One of the wonders of ‘Azhakodi Devi Mahashekthram’ was the banayan tree on the eastern side of the main entrance to the temple. On the Banyan tree’s trunk, about six feet above the ground, a palm tree grew, tall and healthy. Together, they used to look like a mother carrying her child on her hip. For years, they remained a great sight for one and all. A wonder indeed!

==Period of Zamorins==
Legend has it that the erstwhile ruler of "Kozhikode", the Samoothiri, gave six of his generals to the temple "Arikkodikkavu", which is presently the renowned "Azhakodi Devi Mahashekthram". The Samoothiri also gave them an Idol of ‘Bavani Devi’ which had been given to him by traders from Gujarath.
He instructed his generals to place the idol adjacent to the ‘Baghavathi’ idol in the ‘Arikkodikkavu’ Sreekovil (sanctum sanctorum) and worship the same. During Tippu Sultan's ‘Padayottam’ the priests of ‘Arikkodikavu’, to safeguard the Idol, are believed to have pulled out the Idol and hidden it in the temple’s tank. It was a practice during the British rule to try the accused.

==Mahatmyam==
The presiding deity at ‘Azhakodi Devi mahashekthram’ is Devi in the form of ‘Bhadrakali’ in a calm disposition. To her right is goddess ‘Bhuvaneswari’ and to her left are the seven maternal incarnations’ Brahmani, Maaheshwari, Kowmari, Vaishnavi, Vaarahi, Indrani and Chamundi. A sivalinga, too, is present.

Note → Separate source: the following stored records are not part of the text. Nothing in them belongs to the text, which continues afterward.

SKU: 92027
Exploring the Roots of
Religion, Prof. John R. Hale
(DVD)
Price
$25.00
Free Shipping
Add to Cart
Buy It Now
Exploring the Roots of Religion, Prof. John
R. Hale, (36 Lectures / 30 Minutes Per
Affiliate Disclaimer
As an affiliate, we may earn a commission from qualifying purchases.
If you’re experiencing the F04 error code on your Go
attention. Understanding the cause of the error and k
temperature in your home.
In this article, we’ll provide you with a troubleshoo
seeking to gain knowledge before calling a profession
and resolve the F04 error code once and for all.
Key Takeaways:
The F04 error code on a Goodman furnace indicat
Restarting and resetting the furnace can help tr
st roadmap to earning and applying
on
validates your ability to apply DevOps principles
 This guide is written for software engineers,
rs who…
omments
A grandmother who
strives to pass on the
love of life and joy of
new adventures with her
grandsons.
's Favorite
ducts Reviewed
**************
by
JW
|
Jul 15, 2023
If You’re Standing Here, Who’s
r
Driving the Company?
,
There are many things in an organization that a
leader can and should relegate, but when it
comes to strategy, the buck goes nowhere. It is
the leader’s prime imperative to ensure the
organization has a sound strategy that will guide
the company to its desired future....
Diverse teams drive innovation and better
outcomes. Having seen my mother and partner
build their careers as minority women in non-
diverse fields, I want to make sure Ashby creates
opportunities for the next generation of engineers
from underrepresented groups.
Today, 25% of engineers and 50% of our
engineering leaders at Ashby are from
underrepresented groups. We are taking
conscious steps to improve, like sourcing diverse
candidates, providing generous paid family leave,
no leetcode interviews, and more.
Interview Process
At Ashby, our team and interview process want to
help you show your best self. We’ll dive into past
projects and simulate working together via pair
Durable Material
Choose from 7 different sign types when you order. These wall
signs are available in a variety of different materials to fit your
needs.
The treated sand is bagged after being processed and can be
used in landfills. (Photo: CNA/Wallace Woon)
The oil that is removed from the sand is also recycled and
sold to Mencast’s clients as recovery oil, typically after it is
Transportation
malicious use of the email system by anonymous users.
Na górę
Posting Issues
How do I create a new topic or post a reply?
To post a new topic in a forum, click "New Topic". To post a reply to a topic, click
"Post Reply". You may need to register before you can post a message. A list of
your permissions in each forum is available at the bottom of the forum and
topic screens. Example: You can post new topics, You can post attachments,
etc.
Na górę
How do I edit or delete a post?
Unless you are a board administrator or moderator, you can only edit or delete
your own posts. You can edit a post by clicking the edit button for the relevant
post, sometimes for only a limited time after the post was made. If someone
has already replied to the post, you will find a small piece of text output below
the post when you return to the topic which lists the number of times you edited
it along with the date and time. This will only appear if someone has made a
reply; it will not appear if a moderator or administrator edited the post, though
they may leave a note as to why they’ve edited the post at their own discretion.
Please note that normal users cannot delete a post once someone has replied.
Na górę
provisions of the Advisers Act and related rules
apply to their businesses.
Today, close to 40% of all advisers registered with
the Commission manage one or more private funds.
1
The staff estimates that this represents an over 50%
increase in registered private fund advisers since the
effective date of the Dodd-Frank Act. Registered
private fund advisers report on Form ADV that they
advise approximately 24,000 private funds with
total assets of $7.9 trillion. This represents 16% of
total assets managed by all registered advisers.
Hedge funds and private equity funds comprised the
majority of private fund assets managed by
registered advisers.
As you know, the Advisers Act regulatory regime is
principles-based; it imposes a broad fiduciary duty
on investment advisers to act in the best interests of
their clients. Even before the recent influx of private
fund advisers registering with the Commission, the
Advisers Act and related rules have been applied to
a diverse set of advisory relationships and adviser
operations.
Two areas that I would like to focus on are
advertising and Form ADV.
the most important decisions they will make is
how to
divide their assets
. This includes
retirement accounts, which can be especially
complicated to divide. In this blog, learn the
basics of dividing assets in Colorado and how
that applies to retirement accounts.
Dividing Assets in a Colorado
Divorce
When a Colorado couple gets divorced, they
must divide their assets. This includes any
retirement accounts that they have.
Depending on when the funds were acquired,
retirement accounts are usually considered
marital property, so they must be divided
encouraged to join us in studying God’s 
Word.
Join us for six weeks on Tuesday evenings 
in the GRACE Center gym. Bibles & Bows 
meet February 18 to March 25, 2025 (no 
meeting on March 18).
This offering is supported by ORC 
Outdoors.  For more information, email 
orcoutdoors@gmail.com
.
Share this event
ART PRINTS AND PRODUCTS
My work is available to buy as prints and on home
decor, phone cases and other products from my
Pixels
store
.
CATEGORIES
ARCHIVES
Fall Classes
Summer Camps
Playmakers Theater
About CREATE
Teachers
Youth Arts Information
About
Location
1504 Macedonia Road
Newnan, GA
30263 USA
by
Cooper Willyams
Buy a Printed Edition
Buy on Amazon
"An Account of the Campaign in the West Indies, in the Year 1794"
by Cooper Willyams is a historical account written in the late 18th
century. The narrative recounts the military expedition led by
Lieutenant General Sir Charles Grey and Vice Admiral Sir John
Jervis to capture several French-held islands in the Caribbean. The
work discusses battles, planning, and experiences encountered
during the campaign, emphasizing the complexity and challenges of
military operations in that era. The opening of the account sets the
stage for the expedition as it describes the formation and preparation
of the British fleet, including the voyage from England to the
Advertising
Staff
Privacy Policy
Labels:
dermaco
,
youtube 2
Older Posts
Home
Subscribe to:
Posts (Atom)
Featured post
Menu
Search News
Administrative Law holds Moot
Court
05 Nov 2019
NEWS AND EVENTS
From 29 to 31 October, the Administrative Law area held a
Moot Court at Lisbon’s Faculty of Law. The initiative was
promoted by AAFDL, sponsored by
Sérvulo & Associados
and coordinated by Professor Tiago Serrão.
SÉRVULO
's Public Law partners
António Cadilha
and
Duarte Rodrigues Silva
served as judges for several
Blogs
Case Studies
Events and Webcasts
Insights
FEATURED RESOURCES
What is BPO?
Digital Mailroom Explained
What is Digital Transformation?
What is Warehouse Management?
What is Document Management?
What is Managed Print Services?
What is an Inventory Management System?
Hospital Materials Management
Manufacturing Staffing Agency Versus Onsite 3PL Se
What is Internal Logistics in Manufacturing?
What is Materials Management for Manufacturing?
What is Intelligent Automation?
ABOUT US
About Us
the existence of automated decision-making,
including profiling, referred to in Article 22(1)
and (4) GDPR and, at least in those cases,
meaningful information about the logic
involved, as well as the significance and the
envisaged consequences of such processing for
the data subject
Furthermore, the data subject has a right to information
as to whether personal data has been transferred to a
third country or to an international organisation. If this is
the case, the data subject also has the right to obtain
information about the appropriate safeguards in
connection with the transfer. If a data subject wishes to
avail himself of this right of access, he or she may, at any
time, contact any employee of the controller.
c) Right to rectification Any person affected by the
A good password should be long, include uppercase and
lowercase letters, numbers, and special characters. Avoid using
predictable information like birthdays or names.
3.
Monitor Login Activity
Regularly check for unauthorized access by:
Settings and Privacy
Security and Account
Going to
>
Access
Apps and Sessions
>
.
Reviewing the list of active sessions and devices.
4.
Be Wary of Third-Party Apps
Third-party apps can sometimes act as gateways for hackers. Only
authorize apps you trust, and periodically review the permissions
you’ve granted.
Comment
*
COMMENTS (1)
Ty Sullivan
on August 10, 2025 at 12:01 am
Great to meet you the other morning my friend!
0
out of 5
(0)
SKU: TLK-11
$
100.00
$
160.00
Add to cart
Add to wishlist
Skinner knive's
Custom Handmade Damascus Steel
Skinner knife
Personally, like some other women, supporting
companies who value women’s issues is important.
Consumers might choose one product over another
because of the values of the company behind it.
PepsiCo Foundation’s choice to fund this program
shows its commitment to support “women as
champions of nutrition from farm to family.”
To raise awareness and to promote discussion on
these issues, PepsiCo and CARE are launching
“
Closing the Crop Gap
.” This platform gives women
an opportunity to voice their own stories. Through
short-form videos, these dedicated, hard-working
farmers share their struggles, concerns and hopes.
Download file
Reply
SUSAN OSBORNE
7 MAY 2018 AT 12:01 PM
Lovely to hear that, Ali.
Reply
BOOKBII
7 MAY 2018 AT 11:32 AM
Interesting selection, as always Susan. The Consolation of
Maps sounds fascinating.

The Studi of Azhakodi Devi mahashekthram
Bhadrakali bedecked with Sword, Kapalam, Trident, Crescent Moon, and Snake; and as fair as a new cloud is the incarnation at ‘Azhakodi Devi Mahashekthram’. Devi blesses her devotees with long lasting married life. She protects her devotees from enemies and she bestows knowledge.

===Shastha===

Lord ‘Shastha’ along with his wife ‘Prabha’, son ‘Sathyakan’ and decorated in red is the deity here. To his right is ‘Dhakshinamurthi’ and to his left is the elephant god, ‘Ganapathi’.
Meditating lord Dhakshinamurthi
Having lost his wife ‘Sati’ in ‘Dhakshayaga’ lord ‘Shiva’ meditated. Dhakshinamurthi is the meditative form of Lord Shiva.

===Ganapathi===
‘Ganapathi’ is the son of lord ‘Shiva’ and ‘Parvathi’. His Idols are present at the Agnikone of the Devi’s shrine and also adjacent to that of lord ‘Shastha’.

===Unnithripurandakan===
‘Thripuras’, the demons, pleased lord ‘Shiva’ and gained powers that made them unconquerable. When they started abusing their mighty powers, lord ‘Shiva’ through his third eye gave form to an incarnation that reduced the ‘Tripuras’ to ashes. This incarnation of lord ‘Shiva’, ‘Unnithripurandakan’ presides there.

===Anthimahakalan===
Lord ‘Shiva’, posing as a dancer at dusk is known as ‘Anthimahakalan’.

===Sreekrishna===
The child of ‘Devaki’ and ‘Vasudeva’ in his ‘Venugopala’ form (the cowherd who carries a flute) is the deity here. ‘Ashtamirohini’ and guruvayoor Ekadesi are observed there.

===Kizhakkekavu===
‘Kizhakkekavu’ (the kavu on the east) houses ‘Kali’ the goddess who protects the worshipers, is believed to be the deity at the ‘Kizhakkekavu’.